機能性胃腸障害(FGID)

  • 機能性胃腸障害とは

    機能性胃腸障害とは内視鏡検査(胃カメラ等)や血液検査をしても、胃や大腸などに炎症や潰瘍、がんなどの異常が認められないにも関わらず、胃の痛み・もたれなどの症状がある病気を「機能性胃腸障害:(FGID:Functional gastrointestinal disorder)」といいます。

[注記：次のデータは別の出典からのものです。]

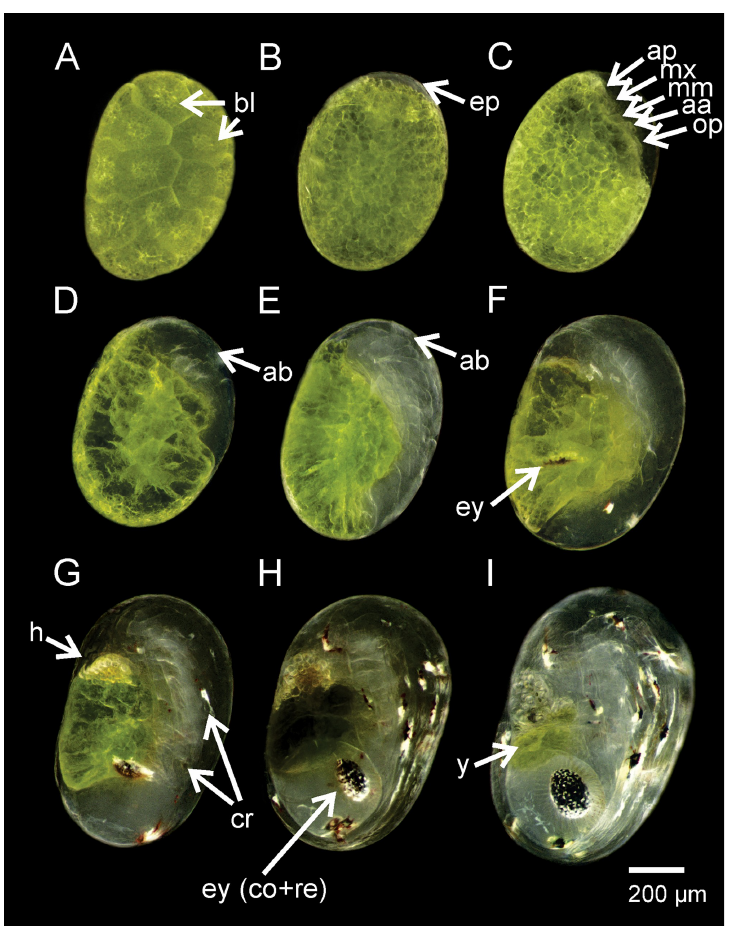
Fig 4. Embryonic development of Lysmata vittata (Stimpson, 1860). (A) Recently laid eggs. (B) Embryonic primordium. (C) Embryo with differentiated structures. (D) Abdomen and cephalothorax are differentiated. (E) Abdomen is enlarged and its segmentation is almost complete. (F) Eyes are developing. (G) Appearance of chromatophores. (H) Eyes are differentiated into cornea and retina. (I) Embryo is close to hatching. aa = antennule- antenna lobe; ab = abdomen; ap = abdomen primordium; bl = blastomere; cr = chromatophores; ep = embryonic primordium; ey = eye; ey (cornea and retina) = eye is differentiated into cornea and retina; h = heart; mm = maxillule- maxilla lobe; mx = maxilliped lobe; op = optic lobe; y =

    胃もたれは、食べすぎなどによって胃の機能が低下し、胃の中に食べ物が長く留まる事で起こりますが、食べる量を控える等で胃の機能は回復します。胃の痛みについても、潰瘍等の粘膜障害の時はその障害が治ると痛みもとれます。機能性胃腸障害は、このような”食べすぎ”、”潰瘍”ではなく、胃や腸の運動機能等に障害が起こる事で、胃もたれや痛みを感じてしまう病気です。
  • 機能性胃腸障害の原因

    機能性胃腸障害の原因炎症や潰瘍がないのになぜ不調が起こるのでしょうか?機能性胃腸障害の主な原因は「ストレス」です。脳の自律神経と腸管の神経は自律神経を介して繋がっているため、胃や腸は他の内臓と比べ精神・心理状態の影響を受けやすい内臓です。

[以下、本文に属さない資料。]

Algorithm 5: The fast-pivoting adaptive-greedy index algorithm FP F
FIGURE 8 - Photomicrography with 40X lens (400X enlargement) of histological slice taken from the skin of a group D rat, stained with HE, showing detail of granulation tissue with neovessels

    機能性胃腸障害の病態を「車の運転」と考えて下さい。ストレスがかかってアクセルを踏みすぎると下痢になったり、ブレーキをかけすぎて便秘になったりします。またアクセルやブレーキを上手くコントロール出来ないので胃がもたれたり、すぐにお腹がいっぱいになったりします。
  • 機能性胃腸障害の症状

    便秘、腹痛・胸やけがする。
    ・のどや口まで酸っぱいものが上がってくる。
    ・胃痛や胃のもたれが続く。
    ・吐き気、腹痛がある。
    ・便秘または下痢を頻繁に起こしている。
    ・お腹が張ったような感じがする。
  • その他、倦怠感・肩こり・手足の冷え・立ちくらみ・背部痛などを伴うことがあります。また、機能性胃腸障害はストレスなど心理的な要因との関係もあるため、不安・心気・抑うつ・焦燥感などの精神症状があらわれる場合もあります。
  • 機能性胃腸障害の診断

    機能性胃腸障害の診断腹部不快感・腹満感・悪心(むかつき)・嘔吐などの症状が続くようでしたら早めに受診して下さい。検査は内視鏡検査、腹部超音波検査、腹部レントゲン検査、血液検査などを行います。

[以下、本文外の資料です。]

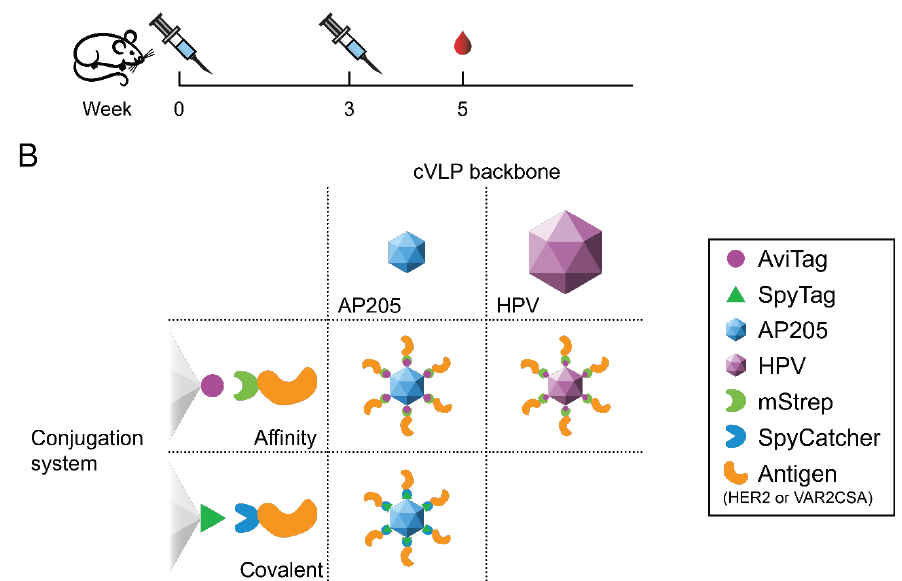
Figure 1. Study setup. ( A ) Groups of mice ( n = 6) were immunized prime-boost and serum was collected 2 weeks after the final immunization to evaluate the vaccine-induced IgG response elicited against the cVLP-displayed antigen. ( B ) Capsid virus-like particles (cVLPs) displaying either SpyTag or biotinylated AviTag were mixed with antigens genetically fused to SpyCatcher or monomeric streptavidin (mStrep), respectively. Two different model antigens (HER2 and VAR2CSA) were used. The AP205 cVLP consists of 180 subunits and has a diameter of approximately 30 nm, while the human papillomavirus (HPV) major capsid protein (L1) cVLP consists of 360 subunits and has a diameter of approximately 55 nm.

    潰瘍・ガン・ポリープなど他の疾病の可能性もあるので、正確な診断を行うために内視鏡検査(胃カメラ)をおすすめします。検査の結果、原因となる疾病が確認できず、長期間(3~6ヶ月)症状が続いている場合、機能性胃腸障害と診断されます。
  • 機能性胃腸障害の治療

    機能性胃腸障害の治療 機能性胃腸障害は、胃腸の運動を促したり、胃痛の緩和をするなどのお薬で症状を和らげる治療が主です。しかし、機能性胃腸障害には特効薬はありません。当院では患者様の問診や診察時のお話を元に、4つのカテゴリーのお薬の中から患者様一人一人の症状に合ったお薬を一緒に探していきます。

    <4つのカテゴリーのお薬>
    ①早期満腹感、食欲不振が強い方:六君子湯、カプサイシン、胃腸粘膜保護薬
    ②胃もたれ、膨満感が強い方:ガスモチンなど消化管運動機能改善薬
    ③胃の痛みが強い方:酸分泌制御薬
    ④心理的要因が強い方:抗不安薬・抗うつ薬


    機能性胃腸障害は炎症や出血、腫瘍などがないので症状が悪化する事はありません。患者様一人一人に合ったお薬で症状を上手にコントロールしていきます。また、なるべくストレスをためない、ストレスを上手に解消する生活を心がけることも大切です。
  • 生活習慣の改善

    胃腸に負担をかけないよう、生活習慣や食生活にも気をつけながら治療を行います。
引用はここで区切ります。